# Records shown
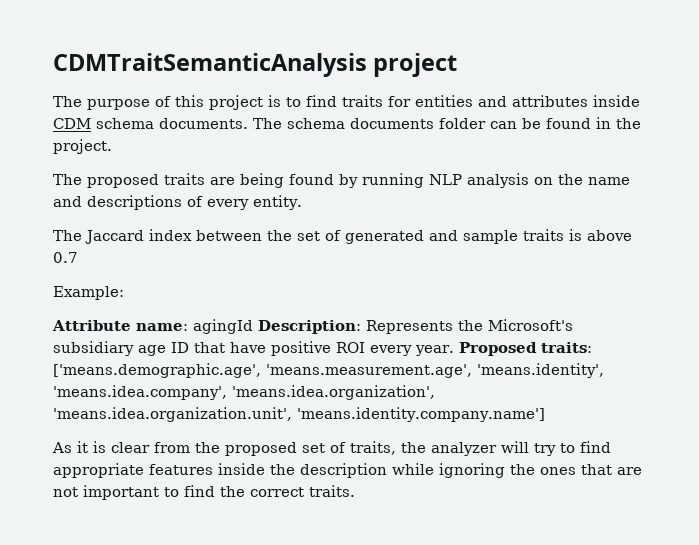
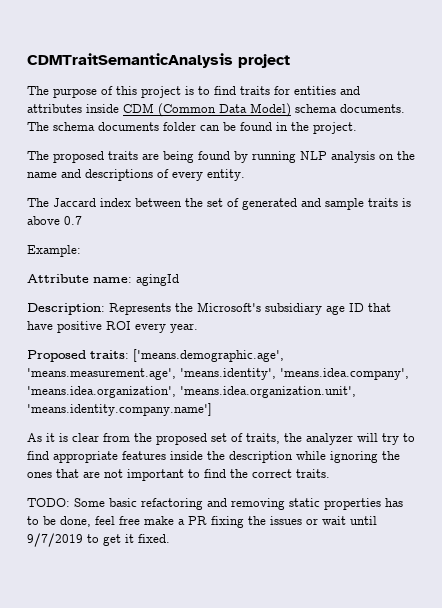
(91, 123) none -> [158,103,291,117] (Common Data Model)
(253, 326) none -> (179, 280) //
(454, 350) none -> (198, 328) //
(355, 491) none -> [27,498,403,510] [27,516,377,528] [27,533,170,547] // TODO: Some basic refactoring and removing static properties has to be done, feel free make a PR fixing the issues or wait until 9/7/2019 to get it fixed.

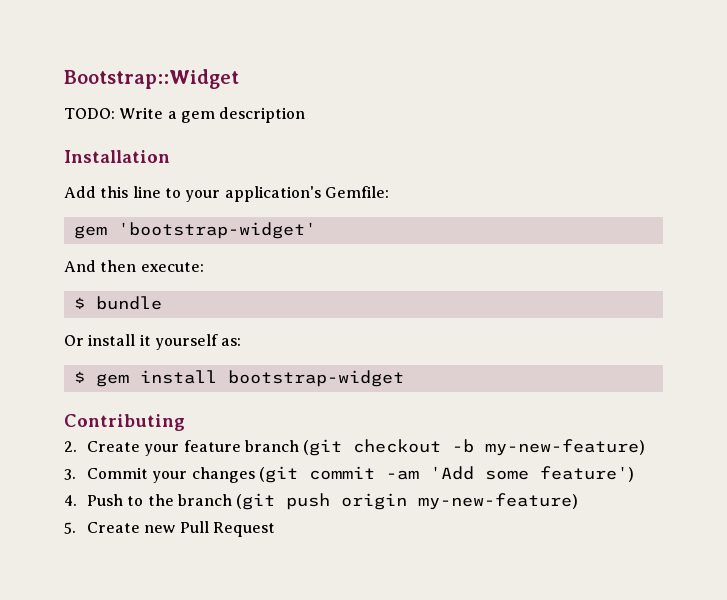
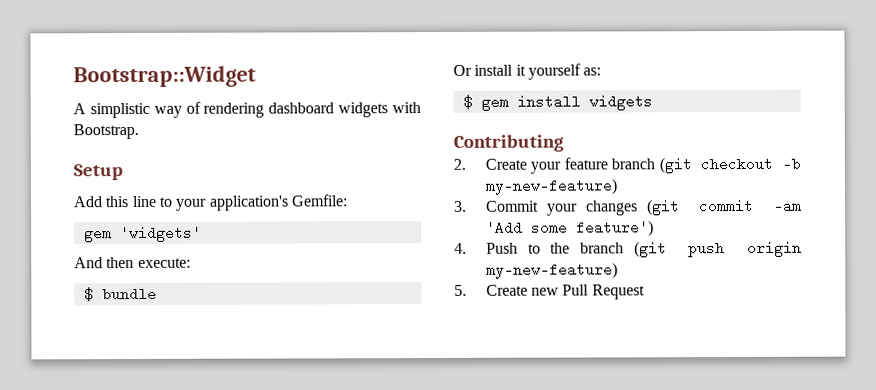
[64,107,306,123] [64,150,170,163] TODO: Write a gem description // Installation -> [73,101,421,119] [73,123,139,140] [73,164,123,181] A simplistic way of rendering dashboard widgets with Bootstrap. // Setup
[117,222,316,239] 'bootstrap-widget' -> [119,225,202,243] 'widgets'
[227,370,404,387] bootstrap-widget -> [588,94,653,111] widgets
--
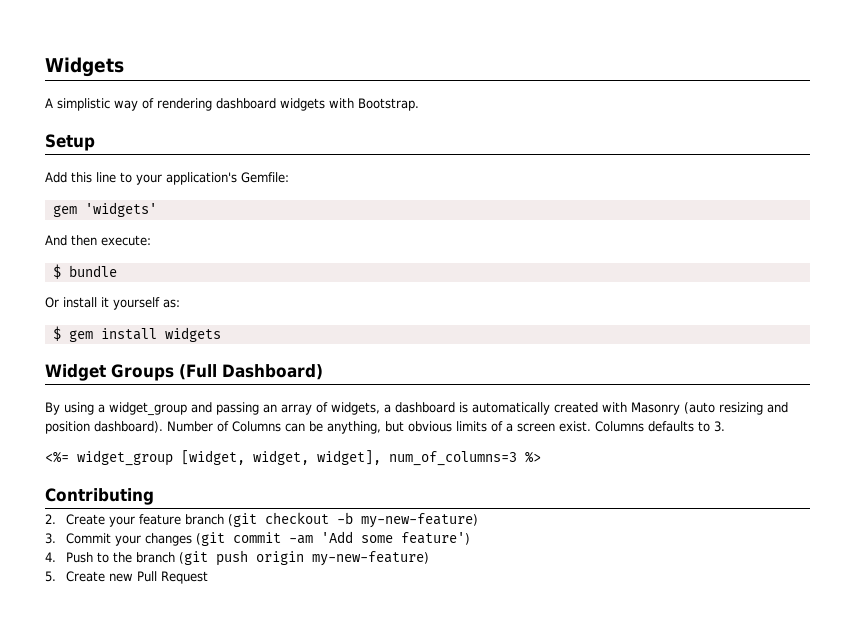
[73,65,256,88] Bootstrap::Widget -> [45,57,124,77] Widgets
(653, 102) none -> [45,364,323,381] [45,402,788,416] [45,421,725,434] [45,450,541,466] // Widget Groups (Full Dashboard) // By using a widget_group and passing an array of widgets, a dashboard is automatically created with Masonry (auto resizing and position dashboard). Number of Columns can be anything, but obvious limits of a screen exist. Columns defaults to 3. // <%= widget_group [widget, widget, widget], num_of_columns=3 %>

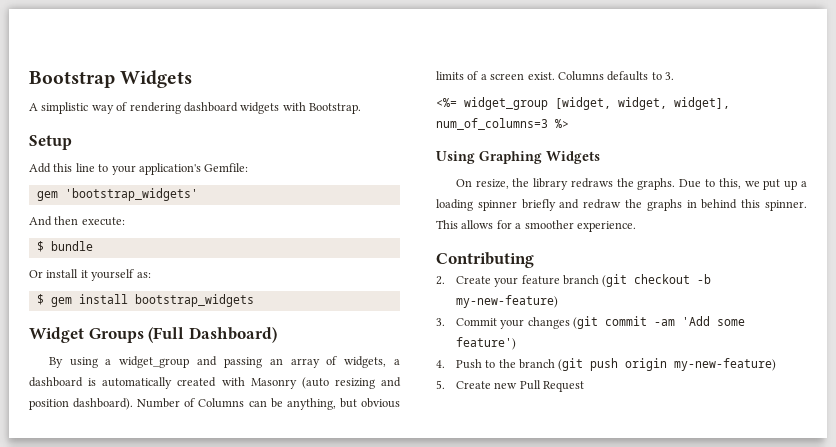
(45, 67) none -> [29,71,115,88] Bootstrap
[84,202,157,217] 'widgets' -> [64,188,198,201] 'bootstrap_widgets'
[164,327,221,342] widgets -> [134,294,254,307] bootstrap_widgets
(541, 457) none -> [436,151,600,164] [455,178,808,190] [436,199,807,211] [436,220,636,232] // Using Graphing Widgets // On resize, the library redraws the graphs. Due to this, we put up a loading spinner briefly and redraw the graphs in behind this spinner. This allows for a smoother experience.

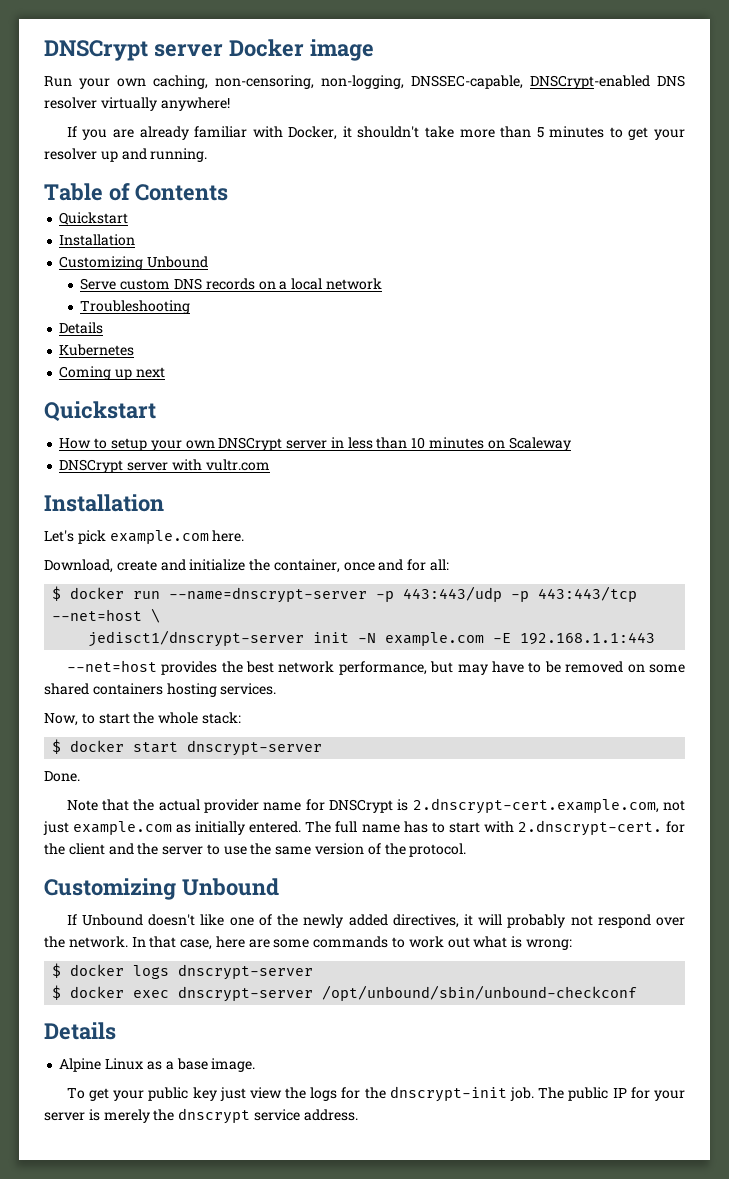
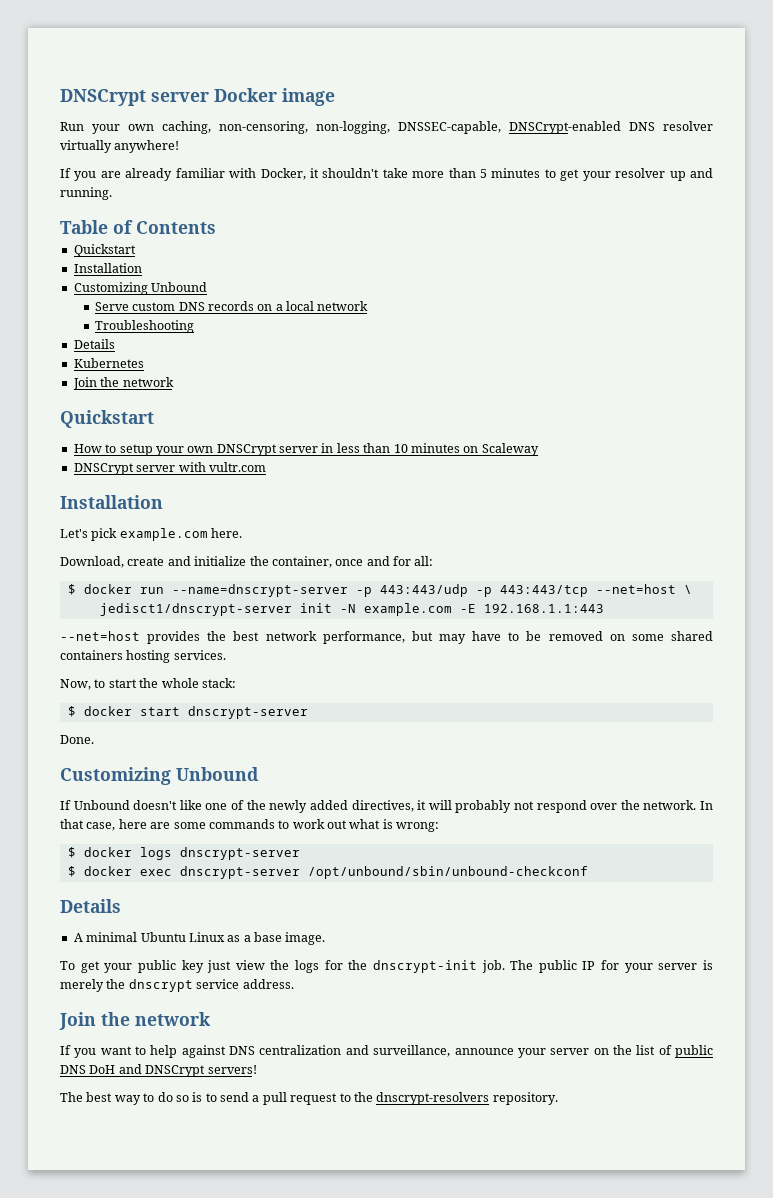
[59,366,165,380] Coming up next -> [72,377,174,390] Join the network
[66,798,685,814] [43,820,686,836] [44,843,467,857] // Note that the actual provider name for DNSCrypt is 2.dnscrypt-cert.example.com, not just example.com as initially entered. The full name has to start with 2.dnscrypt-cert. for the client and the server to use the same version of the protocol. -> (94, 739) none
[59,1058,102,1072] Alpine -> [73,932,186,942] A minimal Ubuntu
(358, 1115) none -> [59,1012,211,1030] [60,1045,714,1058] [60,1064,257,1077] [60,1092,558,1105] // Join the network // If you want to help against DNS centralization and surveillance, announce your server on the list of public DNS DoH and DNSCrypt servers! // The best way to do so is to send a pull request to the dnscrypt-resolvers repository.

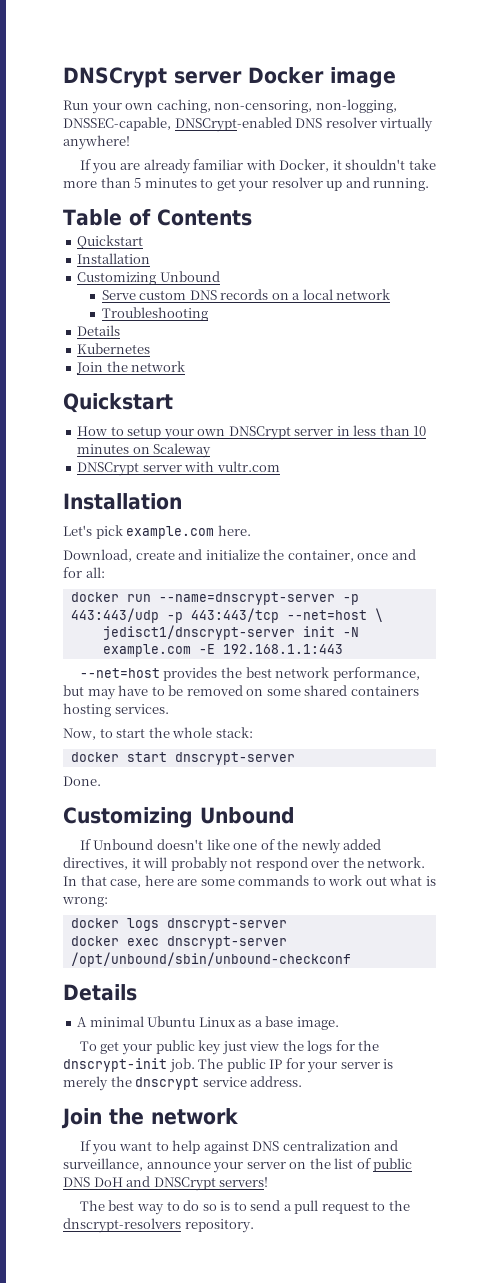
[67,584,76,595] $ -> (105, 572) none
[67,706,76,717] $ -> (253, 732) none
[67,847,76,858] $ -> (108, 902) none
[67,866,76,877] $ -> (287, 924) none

# What is required
Leaving each picture behind, please give again exactly the lines above from the one with "(355, 491) none" through the one with "[227,370,404,387] bootstrap-widget ->", both included, and no others.

# Finished exercise
(355, 491) none -> [27,498,403,510] [27,516,377,528] [27,533,170,547] // TODO: Some basic refactoring and removing static properties has to be done, feel free make a PR fixing the issues or wait until 9/7/2019 to get it fixed.

[64,107,306,123] [64,150,170,163] TODO: Write a gem description // Installation -> [73,101,421,119] [73,123,139,140] [73,164,123,181] A simplistic way of rendering dashboard widgets with Bootstrap. // Setup
[117,222,316,239] 'bootstrap-widget' -> [119,225,202,243] 'widgets'
[227,370,404,387] bootstrap-widget -> [588,94,653,111] widgets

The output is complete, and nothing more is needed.